2. The computer system of claim 1 wherein the circuitry includes (i) a counter for storing the number of consecutive transactions that the second repeater has issued to the first repeater and (ii) circuitry that causes the second repeater to cease issuing transactions to the first repeater for at least one bus cycle if the counter reaches “P.”
3. The computer system of claim 1 wherein the circuitry includes (i) a counter that stores the number of consecutive transactions that the second repeater has issued to the first repeater, (ii) circuitry that causes the second repeater to cease issuing transactions to the first repeater for at least one bus cycle if the counter reaches “P” and (iii) circuitry that resets the counter to zero.
4. The computer system of claim 1, wherein the first repeater is an address repeater.
5. A computer system comprising:
a) a first repeater;
b) a second repeater coupled to the first repeater; and
c) a third repeater coupled to the first repeater;
wherein the first repeater contains (i) an arbiter that gives priority to transactions being sent from the first repeater to the third repeater over transactions being sent from the third repeater to the first repeater and (ii) circuitry that signals the second repeater to cease issuing transactions to the first repeater for at least one bus cycle if the second repeater has issued “P,” a positive integer, consecutive transactions to the first repeater.
6. The computer system of claim 5 wherein the circuitry includes (a) a counter for storing the number of consecutive transactions that the second repeater has issued to the first repeater and (b) circuitry that signals the second repeater to cease issuing transactions to the first repeater for at least one bus cycle if the counter reaches “P,” a positive integer.
7. The computer system of claim 5 wherein the circuitry includes (a) a counter for storing the number of consecutive transactions that the second repeater has issued to the first repeater, (b) circuitry that signals the second repeater to cease issuing transactions to the first repeater for at least one bus cycle if the counter reaches “P,” a positive integer and (c) circuitry that resets the counter to zero.

==================================================

§ **Task requirements**:
(a) In the repeater patent claims, what kind of repeater does claim 4 say the first repeater is?
(b) Decide whether each statement agrees with the repeater patent claims. Answer yes or no and quote the deciding words. (i) In claim 5, the third repeater is coupled to the second repeater. (ii) In claim 3, the circuitry includes circuitry that resets the counter to zero. (iii) In claim 5, the arbiter gives priority to transactions sent from the third repeater to the first repeater.
(c) Continue the repeater patent claims, starting after claim 7.
The data that come next are from a separate source.

§ **Data block**:

==================================================

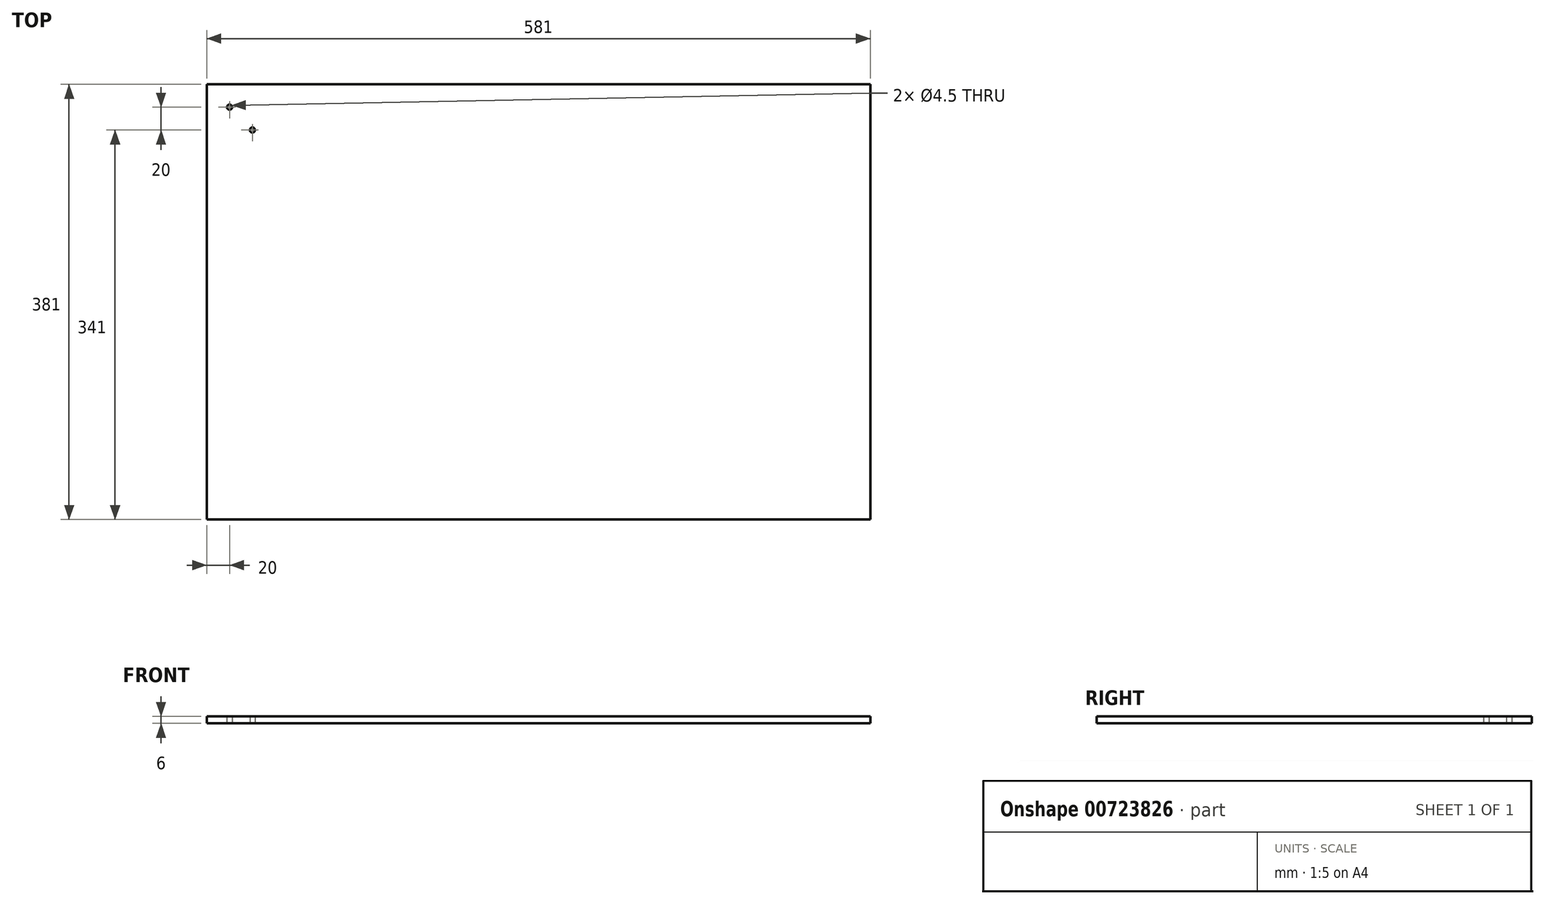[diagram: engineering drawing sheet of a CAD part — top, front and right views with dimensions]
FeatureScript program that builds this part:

==================================================

§ **Answers to each task**:
(a) An address repeater.

(b)
(i) No: "c) a third repeater coupled to the first repeater"
(ii) Yes: "(iii) circuitry that resets the counter to zero"
(iii) No: "gives priority to transactions being sent from the first repeater to the third repeater over transactions being sent from the third repeater to the first repeater"

(c)
8. The computer system of claim 5, wherein the first repeater is an address repeater.
9. The computer system of claim 5, wherein the arbiter is a distributed arbiter that predicts whether the first repeater will send a transaction to the second repeater.
10. A computer system comprising:
a) a repeater;
b) a first client coupled to the repeater, the first client containing circuitry that causes the first client to cease issuing transactions to the repeater for at least one bus cycle if the first client has issued “N,” a positive integer, consecutive transactions to the repeater; and
c) a second client coupled to the repeater;
wherein the repeater contains an arbiter that gives priority to transactions being sent from the repeater to the second client over transactions being sent from the second client to the repeater.
11. The computer system of claim 10 wherein the circuitry includes (i) a counter for storing the number of consecutive transactions that the first client has issued to the repeater and (ii) circuitry that causes the first client to cease issuing transactions to the repeater for at least one bus cycle if the counter reaches “N.”
12. The computer system of claim 10 wherein the circuitry includes (i) a counter for storing the number of consecutive transactions that the first client has issued to the repeater, (ii) circuitry that causes the first client to cease issuing transactions to the repeater for at least one bus cycle if the counter reaches “N” and (iii) circuitry that resets the counter to zero.
13. The computer system of claim 10, wherein the repeater is an address repeater.
14. The computer system of claim 10, wherein the first client includes a central processing unit.
15. The computer system of claim 10, wherein the arbiter is a distributed arbiter that predicts whether the repeater will send a transaction to a second repeater that is coupled to the repeater.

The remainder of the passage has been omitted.